Computers in school

Rev Aaron reic0024 at d.umn.edu
Tue Aug 7 17:49:10 UTC 2001


On Tue, 7 Aug 2001 12:45:17 -0400 guzdial at cc.gatech.edu (Mark Guzdial) wrote:

>By "boredom" I mean a bunch of things that make a class
>un-interesting.  Assignments that have no real purpose or don't lead
>to real artifacts can lead to "boredom."  Being forced to use
>strategies that don't work for you can lead to "boredom."

That's the impression my SO has of the majority of college classes she's
taken in the last two years.
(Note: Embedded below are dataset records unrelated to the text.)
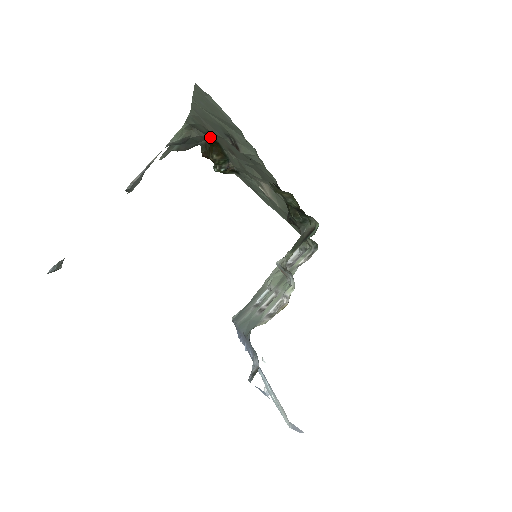
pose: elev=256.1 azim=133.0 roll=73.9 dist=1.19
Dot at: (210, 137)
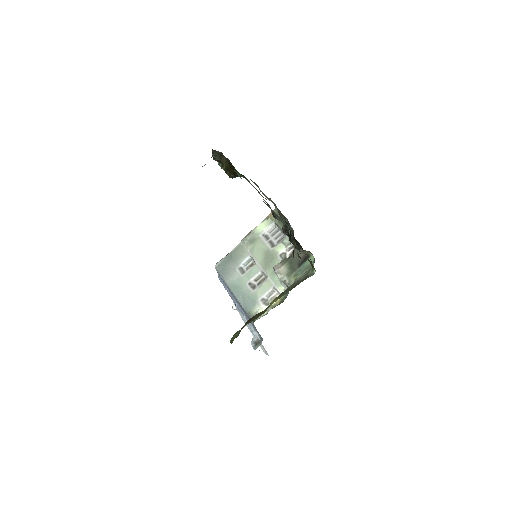
Dot at: (238, 173)
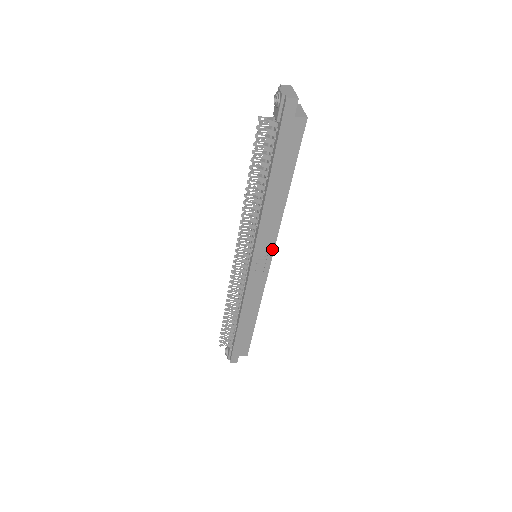
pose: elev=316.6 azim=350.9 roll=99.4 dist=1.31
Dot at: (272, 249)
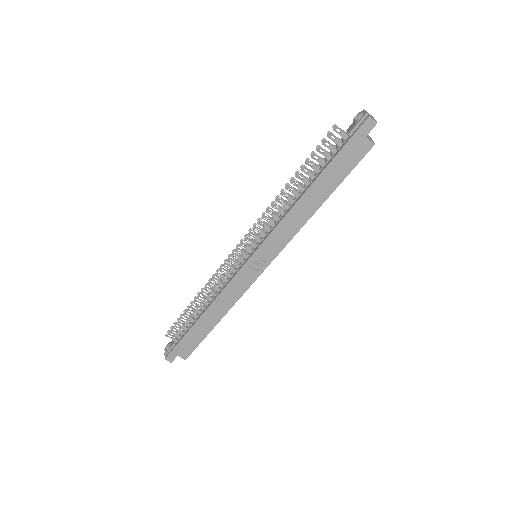
Dot at: (276, 254)
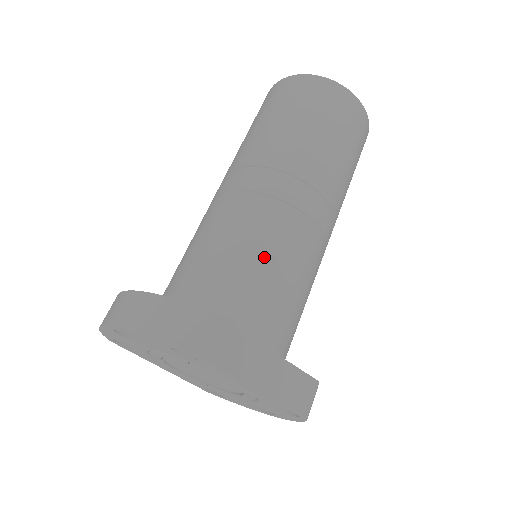
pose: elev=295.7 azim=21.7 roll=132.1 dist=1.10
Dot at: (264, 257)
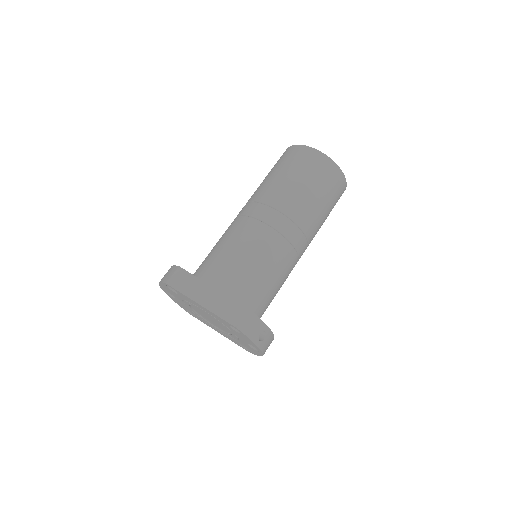
Dot at: (228, 245)
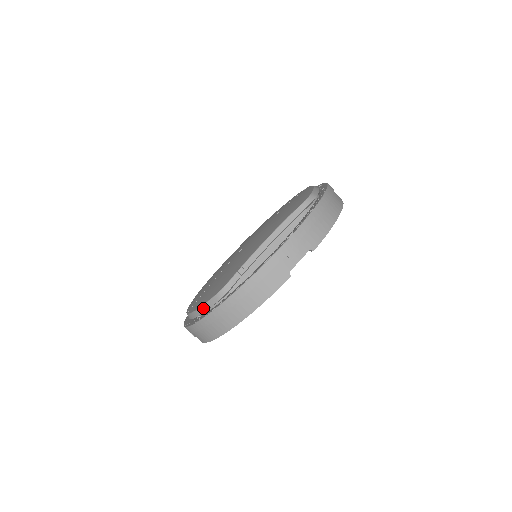
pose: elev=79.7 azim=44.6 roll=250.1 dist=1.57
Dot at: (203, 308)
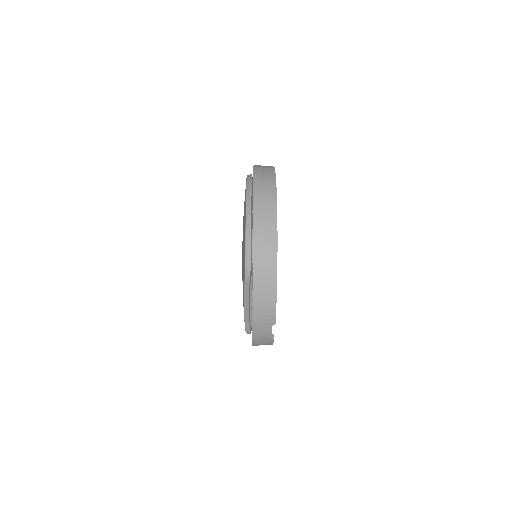
Dot at: occluded
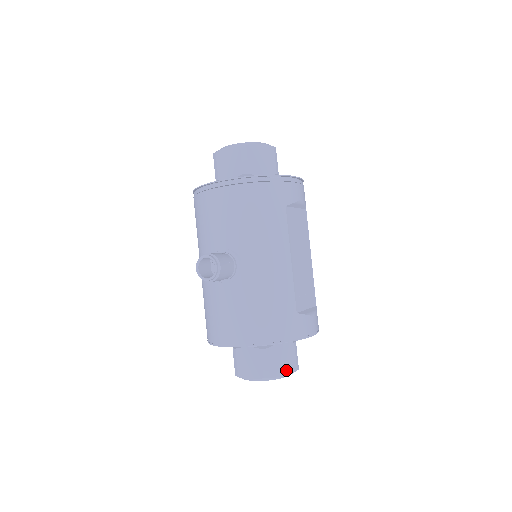
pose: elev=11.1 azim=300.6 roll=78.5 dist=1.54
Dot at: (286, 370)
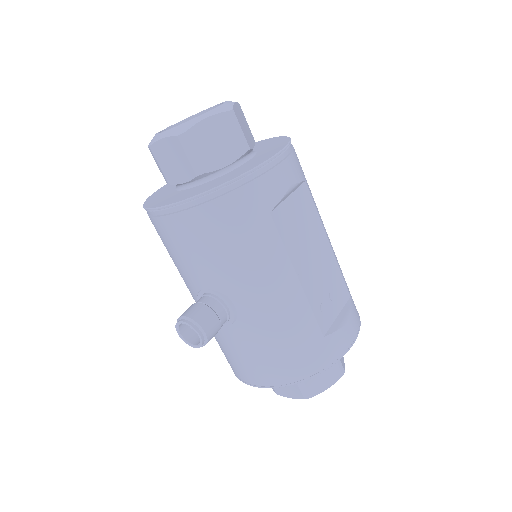
Dot at: (329, 381)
Especially in the lower level, intro classes,
where they try to cram tons of somewhat-useless information into your
head, and grade you on how well you can regurgitate it.  That's how
the first two years of college seem to go, you get judged on how well you
can tell the prof what s/he told you, but no real synthesis.  And that can
be done with a good book or two, making the entire multi-thousand year
of college education a giant waste of money.

I don't tend to get bored as many do, I just simply see the intro classes
as an evil I must get over with before I can take the more interesting
courses.  Or, as in Biology, I've enjoyed even Bio I.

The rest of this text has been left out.